Dear Alice,

I have heard many many times that antibiotics interfere with the effectiveness of oral contraceptives, but what about the depo-provera shot? Is there any research showing decreased effectiveness of Depo-Provera when using anti-biotics?

Dear Reader,

What you heard about antibiotics making birth control less effective was a common belief among health care providers, however research has shown that it may not, in fact, be valid for any type of hormonal birth control, including Depo-Provera.

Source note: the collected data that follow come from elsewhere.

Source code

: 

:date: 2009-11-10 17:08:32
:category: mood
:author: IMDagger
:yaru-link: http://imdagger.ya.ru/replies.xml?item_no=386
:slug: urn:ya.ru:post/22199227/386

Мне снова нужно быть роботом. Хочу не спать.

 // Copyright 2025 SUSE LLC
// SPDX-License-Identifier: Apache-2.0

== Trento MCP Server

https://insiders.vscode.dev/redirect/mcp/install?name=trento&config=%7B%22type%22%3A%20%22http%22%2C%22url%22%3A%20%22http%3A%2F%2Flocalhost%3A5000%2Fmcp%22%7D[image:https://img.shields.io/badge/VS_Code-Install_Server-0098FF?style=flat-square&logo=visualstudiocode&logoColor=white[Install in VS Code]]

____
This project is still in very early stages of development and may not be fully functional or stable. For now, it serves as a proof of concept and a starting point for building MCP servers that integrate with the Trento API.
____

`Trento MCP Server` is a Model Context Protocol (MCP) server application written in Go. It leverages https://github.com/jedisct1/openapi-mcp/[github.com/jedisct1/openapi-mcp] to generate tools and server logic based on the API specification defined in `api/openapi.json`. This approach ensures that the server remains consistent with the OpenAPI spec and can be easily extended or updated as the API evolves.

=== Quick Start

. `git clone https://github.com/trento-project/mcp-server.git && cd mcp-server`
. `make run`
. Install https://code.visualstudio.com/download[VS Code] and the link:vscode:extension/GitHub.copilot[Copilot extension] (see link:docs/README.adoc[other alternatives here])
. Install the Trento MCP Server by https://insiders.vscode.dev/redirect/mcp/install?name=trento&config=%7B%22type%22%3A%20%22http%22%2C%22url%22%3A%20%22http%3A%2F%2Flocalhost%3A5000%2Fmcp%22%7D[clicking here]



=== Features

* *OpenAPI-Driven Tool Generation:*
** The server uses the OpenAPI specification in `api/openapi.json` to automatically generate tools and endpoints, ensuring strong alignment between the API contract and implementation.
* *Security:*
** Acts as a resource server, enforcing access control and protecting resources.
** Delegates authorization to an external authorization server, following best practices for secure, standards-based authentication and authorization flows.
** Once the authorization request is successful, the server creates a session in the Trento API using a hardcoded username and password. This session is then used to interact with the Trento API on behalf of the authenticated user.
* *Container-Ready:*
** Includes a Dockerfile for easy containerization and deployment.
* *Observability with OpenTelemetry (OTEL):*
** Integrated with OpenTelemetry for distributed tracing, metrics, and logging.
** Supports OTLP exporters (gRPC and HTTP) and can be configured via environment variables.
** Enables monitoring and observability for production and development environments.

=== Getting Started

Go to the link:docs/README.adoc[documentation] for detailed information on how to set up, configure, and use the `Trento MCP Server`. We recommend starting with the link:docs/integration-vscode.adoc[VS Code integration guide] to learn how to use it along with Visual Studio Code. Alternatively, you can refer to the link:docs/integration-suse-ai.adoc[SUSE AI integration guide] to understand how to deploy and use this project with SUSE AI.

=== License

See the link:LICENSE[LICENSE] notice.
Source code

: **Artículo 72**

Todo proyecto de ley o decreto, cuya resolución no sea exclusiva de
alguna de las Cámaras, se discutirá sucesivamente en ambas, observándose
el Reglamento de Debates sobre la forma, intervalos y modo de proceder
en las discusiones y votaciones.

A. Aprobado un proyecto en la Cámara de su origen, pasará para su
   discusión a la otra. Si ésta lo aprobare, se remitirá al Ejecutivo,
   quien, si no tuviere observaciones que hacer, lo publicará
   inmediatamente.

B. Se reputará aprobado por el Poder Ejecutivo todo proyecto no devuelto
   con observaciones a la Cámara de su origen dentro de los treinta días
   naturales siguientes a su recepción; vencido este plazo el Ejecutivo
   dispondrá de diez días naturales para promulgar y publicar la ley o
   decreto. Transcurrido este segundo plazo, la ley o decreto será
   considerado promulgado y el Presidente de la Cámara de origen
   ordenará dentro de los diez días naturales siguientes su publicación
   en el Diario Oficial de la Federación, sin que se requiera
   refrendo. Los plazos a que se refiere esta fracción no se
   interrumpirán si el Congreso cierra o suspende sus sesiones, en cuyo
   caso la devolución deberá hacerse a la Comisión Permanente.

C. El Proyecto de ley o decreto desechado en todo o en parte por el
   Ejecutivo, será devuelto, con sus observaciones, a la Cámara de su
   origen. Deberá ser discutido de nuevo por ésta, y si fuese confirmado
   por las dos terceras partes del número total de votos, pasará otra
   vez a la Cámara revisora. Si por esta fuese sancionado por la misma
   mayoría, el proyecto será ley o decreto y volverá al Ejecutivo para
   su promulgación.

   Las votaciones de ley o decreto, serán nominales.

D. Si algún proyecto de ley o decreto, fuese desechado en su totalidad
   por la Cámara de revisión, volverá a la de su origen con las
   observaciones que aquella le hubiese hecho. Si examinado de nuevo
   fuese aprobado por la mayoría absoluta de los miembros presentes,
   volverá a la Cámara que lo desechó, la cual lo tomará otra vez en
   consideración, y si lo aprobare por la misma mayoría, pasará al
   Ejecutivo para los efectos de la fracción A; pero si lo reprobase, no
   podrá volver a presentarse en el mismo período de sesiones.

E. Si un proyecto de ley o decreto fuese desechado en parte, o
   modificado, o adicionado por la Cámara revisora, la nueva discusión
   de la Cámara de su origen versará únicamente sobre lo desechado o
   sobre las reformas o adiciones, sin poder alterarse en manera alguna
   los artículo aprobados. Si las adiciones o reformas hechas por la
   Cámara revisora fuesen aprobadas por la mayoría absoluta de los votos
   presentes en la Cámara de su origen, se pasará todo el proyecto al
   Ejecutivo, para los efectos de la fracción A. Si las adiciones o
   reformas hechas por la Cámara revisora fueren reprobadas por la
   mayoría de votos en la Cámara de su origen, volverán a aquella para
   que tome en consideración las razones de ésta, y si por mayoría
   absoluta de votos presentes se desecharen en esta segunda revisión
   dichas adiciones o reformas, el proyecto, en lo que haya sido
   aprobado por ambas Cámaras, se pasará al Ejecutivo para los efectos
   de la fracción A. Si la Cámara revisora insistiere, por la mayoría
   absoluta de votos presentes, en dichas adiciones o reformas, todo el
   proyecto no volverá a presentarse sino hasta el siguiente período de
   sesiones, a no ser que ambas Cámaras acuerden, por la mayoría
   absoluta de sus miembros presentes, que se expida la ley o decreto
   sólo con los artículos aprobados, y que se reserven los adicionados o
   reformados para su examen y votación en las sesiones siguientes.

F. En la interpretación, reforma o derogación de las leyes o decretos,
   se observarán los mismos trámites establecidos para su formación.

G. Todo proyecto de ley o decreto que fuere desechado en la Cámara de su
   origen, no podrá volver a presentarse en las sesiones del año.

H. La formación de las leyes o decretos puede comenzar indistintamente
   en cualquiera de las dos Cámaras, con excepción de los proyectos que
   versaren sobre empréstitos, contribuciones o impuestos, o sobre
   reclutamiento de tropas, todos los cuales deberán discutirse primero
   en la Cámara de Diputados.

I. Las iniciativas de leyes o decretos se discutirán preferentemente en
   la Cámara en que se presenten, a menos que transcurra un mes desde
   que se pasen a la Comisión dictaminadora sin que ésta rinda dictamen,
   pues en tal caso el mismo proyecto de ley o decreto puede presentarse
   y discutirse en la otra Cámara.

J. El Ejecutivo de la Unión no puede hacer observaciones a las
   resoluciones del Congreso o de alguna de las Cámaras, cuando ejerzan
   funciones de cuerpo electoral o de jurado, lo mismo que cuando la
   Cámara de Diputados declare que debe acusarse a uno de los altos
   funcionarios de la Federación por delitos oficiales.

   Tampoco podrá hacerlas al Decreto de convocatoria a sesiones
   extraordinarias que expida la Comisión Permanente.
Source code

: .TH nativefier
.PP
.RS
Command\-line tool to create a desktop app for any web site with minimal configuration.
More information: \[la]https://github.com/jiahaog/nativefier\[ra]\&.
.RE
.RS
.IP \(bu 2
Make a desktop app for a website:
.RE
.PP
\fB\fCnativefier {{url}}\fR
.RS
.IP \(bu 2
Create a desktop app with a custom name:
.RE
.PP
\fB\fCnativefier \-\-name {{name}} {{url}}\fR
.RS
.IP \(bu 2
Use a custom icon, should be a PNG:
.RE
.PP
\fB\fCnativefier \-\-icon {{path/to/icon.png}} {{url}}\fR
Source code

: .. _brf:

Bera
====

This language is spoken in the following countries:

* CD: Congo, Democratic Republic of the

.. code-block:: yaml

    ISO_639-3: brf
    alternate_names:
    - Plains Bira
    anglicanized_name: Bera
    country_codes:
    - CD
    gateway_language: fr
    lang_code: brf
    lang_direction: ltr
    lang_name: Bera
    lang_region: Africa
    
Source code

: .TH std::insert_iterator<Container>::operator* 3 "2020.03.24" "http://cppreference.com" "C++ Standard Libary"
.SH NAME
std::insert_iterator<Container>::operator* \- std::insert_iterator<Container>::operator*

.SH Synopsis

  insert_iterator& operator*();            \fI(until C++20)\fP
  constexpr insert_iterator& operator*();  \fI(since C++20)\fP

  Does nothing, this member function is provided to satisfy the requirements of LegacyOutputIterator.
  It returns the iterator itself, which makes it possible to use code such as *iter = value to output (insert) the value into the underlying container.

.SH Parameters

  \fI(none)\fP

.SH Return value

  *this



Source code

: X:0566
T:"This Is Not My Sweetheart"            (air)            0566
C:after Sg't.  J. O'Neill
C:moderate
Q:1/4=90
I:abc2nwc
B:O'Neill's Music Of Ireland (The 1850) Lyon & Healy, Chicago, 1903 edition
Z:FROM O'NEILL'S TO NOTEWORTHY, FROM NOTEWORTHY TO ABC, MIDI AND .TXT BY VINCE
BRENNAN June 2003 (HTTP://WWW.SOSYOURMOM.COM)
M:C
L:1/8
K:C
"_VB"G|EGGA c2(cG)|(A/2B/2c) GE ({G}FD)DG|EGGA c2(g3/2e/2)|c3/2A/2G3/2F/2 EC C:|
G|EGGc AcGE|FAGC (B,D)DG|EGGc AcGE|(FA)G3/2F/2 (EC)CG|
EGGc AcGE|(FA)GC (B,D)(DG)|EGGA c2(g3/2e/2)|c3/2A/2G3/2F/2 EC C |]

With the exception of Rifampin-type antibiotics, there is no conclusive evidence that commonly-prescribed antibiotics make hormonal contraceptives less effective. Rifampin-type drugs (another common name is Rifabutin) are used to treat some infections, including tuberculosis. As an aside, these types of antibiotics are rarely prescribed to college-age people. More common antibiotics, such as penicillin and tetracycline, do not appear to influence the hormonal mechanisms of birth control methods, like the pill or the Depo-Provera shot. There have been a few cases of women experiencing a decrease in the levels of hormonal contraceptives in their blood or appearing to ovulate while taking antibiotics, but it is very rare and not conclusively linked with the antibiotics. (This could be because sometimes a woman may miss a pill, or be late for getting her shot, while she is taking antibiotics; missing the pill or shot is what could lower the effectiveness of her birth control method in this case.)

Among hormonal birth control users (including Depo users), there do not appear to be significantly more pregnancies among those taking antibiotics. Also, antibiotics are commonly prescribed to women using hormonal birth control, so if there were a negative effect, it would most likely have been documented.

In spite of the lack of evidence that antibiotics influence contraceptive efficacy, some health care providers continue to urge caution. It's unclear why in rare cases some antibiotics (besides Rifampin) may influence contraceptive hormone blood levels. It's always important to let your health care provider know about all of the medications you are on when they are prescribing antibiotics for you, so they can be aware of possible interactions. If you are still concerned, you may also want to ask if they advise using a back-up method of contraception (e.g., condoms or a diaphragm) while taking a given antibiotic. Students at Columbia can call x4-2284 or visit Open Communicator to make an appointment with a health care provider.

Finally, while back-up methods may not be necessary when taking most antibiotics, you may want to consider your state of mind and what would make you most comfortable. Will using back-up allow you to enjoy sexual activities more? Will you spend days worrying about possible pregnancy unless you use back-up? If adding a condom to your routine for a few days would reduce your anxiety, there's no harm in using one; who knows, it could even add an interesting twist to sex. As with any decision about birth control, the bottom line is using an effective method that you feel comfortable with. Good luck!